Currently raging is a controversy over the future of Stanbrook Abbey (Figs. 1-3), a Roman Catholic Benedictine convent. Founed in Cambrai in 1623, the community moved to Worcestershire in 1838. The glory of the place is the church, designed in 1871 by E.W. Pugin. In 2002, the Prioress, Anna Brennan, decided to sell up and move to a smaller new monastery in the North Yorkshire Moors national park. This may seem to be simply yet another magnificent church for the Victorian Society to worry about. There are only 24 nuns left, mostly elderly, and the buildings – described by James Lees-Milne as ‘exceedingly grim penitentiary architecture of 1880’ – are no longer suitable for them.
But this is no ordinary convent. Stanbrook Abbey was in the forefront of the movement to revive Gregorian chant.
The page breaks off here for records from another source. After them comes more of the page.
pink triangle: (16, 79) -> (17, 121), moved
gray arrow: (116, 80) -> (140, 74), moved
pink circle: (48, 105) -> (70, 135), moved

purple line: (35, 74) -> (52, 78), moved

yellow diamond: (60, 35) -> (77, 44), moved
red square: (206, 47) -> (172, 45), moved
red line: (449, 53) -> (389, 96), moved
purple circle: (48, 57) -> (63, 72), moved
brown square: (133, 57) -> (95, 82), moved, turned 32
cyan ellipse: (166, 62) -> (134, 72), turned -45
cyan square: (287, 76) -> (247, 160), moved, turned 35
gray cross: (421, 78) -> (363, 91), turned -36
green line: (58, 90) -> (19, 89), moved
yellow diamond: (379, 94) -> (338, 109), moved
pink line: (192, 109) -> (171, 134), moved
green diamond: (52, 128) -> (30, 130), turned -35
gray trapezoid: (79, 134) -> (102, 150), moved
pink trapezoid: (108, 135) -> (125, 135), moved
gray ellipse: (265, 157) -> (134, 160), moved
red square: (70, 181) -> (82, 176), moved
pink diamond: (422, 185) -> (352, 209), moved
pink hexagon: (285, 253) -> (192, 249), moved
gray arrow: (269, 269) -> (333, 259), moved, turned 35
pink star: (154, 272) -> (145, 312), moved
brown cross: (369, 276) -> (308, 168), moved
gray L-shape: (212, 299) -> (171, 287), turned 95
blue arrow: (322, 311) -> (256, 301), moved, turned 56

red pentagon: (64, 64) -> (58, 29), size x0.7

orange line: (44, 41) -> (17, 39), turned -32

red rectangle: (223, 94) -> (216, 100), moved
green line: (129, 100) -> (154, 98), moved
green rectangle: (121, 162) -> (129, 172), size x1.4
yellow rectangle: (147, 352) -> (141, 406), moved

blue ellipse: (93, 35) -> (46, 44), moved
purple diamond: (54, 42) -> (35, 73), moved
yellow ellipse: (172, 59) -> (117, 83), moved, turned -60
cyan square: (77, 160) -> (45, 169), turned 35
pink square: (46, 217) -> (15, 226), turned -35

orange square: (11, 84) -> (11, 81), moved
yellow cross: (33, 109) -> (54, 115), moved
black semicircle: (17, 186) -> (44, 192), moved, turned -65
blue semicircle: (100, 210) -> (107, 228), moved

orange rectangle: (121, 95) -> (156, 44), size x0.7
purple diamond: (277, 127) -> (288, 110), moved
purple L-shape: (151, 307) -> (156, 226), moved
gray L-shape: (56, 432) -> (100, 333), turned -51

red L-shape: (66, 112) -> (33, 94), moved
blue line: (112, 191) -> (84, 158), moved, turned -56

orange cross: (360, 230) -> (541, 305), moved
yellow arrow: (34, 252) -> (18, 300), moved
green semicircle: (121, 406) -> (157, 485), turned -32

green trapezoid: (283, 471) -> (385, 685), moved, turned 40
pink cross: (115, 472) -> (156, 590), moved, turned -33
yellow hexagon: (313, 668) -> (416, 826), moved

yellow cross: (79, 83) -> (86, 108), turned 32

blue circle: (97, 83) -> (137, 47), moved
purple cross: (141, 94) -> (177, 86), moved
It has its own printing press, with a distinguished history and in which Sydney Cockerell took an interest; there is a magnificent library of 50,000 volumes and an important archive, for Stanbrook has associations with George Bernard Shaw, Siegfried Sassoon and Iris Murdoch as well as with scholarly nuns, such as the late Dame Felicitas Corrigan. All this will have to go into store and will no doubt be dispersed in due course.
Nor are the reasons for the move wholly convincing, as the economics make no sense. Stanbrook Abbey is on the market for £6 million, assuming it can be converted into housing (for which the buildings are peculiarly unsuited). Yet the new monastery in Yorkshire is to cost some £8 million. If the Prioress thinks she can raise another £2 million for this, why cannot she raise a similar amount to maintain and adapt the existing buildings, perhaps to share them with another institution, perhaps to enhance the monastery with a centre for music and liturgy, or Catholic history, or with a pilgrimage centre? What is surely required is imagination combined with respect for what has been inherited. As so often with these cases of cultural vandalism, the problem is fundamentally one not of economics but of attitude.